**PASSAGE:**
---+---
I wonder if my case is consistency issue...
I have an entity class Player, which has a field lastAttackDate. I set lastAttackDate = sysdate in a transaction, then I commit that transaction, and then I query for players with lastAttackDate < sysdate - 10min (please see the simplified code).
private static final Logger log = Logger.getLogger(MyEndpoint.class.getName());
@ApiMethod(name = "attack")
public MyResult attack(@Named("id") Long id, User user) throws Exception, OAuthRequestException, IOException {
PersistenceManager mgr = null;
Player defender = null;
Transaction tx = null;
try {
mgr = getPersistenceManager();
tx = mgr.currentTransaction();
tx.begin();
long now = new Date().getTime();
defender = getPlayer(mgr, id);//I get player by param ID
defender.setLastAttackDate(now);
tx.commit(); //mgr.close(); mgr = getPersistenceManager();--> I tried that, it did not help
long param = now - 10*60*1000;//sysdate - 10 minutes
Query q = pm.newQuery("select from " + Player.class.getName() +" where lastAttackDate < lastAttackDateParam parameters long lastAttackDateParam");
Set<Player> result = new HashSet<Player>();
result.addAll((List<Player>) q.execute(param));
Iterator<Player> it = results.iterator();
while(it.hasNext())
{
Player p = it.next();
if (p.getLastAttackDate() >= param)
---+---
**TASK OBJECTIVE:** Resume the question about the Player query on lastAttackDate from the point where the code stops. The items that follow are not needed for this.

**EXCERPTED DATA:**
---+---
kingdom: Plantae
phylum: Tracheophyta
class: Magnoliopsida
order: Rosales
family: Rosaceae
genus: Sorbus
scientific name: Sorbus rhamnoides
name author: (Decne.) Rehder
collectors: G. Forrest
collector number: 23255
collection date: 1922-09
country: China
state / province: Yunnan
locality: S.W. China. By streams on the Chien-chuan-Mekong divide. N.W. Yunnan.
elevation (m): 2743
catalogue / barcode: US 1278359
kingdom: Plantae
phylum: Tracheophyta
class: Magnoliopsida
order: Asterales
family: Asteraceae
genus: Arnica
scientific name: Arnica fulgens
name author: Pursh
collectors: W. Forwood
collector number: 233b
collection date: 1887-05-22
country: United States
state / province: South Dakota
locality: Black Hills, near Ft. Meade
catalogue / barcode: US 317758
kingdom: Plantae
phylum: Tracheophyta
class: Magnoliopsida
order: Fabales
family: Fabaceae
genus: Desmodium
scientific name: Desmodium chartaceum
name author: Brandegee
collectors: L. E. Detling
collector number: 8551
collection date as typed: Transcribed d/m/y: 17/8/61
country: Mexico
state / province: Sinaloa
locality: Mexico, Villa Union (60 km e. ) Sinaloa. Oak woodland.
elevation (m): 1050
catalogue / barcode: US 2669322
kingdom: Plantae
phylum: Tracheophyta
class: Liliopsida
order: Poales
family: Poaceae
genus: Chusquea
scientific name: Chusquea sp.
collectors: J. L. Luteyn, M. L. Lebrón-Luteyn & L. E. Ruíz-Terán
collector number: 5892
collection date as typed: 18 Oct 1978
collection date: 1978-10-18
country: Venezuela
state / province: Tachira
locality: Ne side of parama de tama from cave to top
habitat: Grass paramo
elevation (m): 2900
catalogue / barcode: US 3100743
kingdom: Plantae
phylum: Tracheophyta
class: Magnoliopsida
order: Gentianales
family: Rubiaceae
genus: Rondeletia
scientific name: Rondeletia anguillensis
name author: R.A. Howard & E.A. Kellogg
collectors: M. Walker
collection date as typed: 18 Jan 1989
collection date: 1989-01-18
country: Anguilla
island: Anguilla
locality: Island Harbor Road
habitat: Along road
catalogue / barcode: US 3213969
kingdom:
---+---
**RESPONSE BELOW:**
{
log.log(Level.SEVERE, "It really just gave me a result that doesn't meet the criteria");//defender (the recently updated player) falls in this category
it.remove();
}
}
}
finally {
if (tx != null && tx.isActive())
tx.rollback();
if (mgr != null)
mgr.close();
return null;
}
}
What bothers me is that this query still gives me defender as a result. What bothers me even more, is that if I iterate through result and I check if it meets the criteria, I can see that it does not. If it was consistency issue, I'd suspect that getLastAttackDate() should return old, not updated value, but it gives the right one, the most recent one. What do I do wrong? What can I do to make it work?
At the moment, I iterate through the result set and remove the entries that do not meet my search criteria, but it is expensive (reads, cpu time, possibly additional query to try again).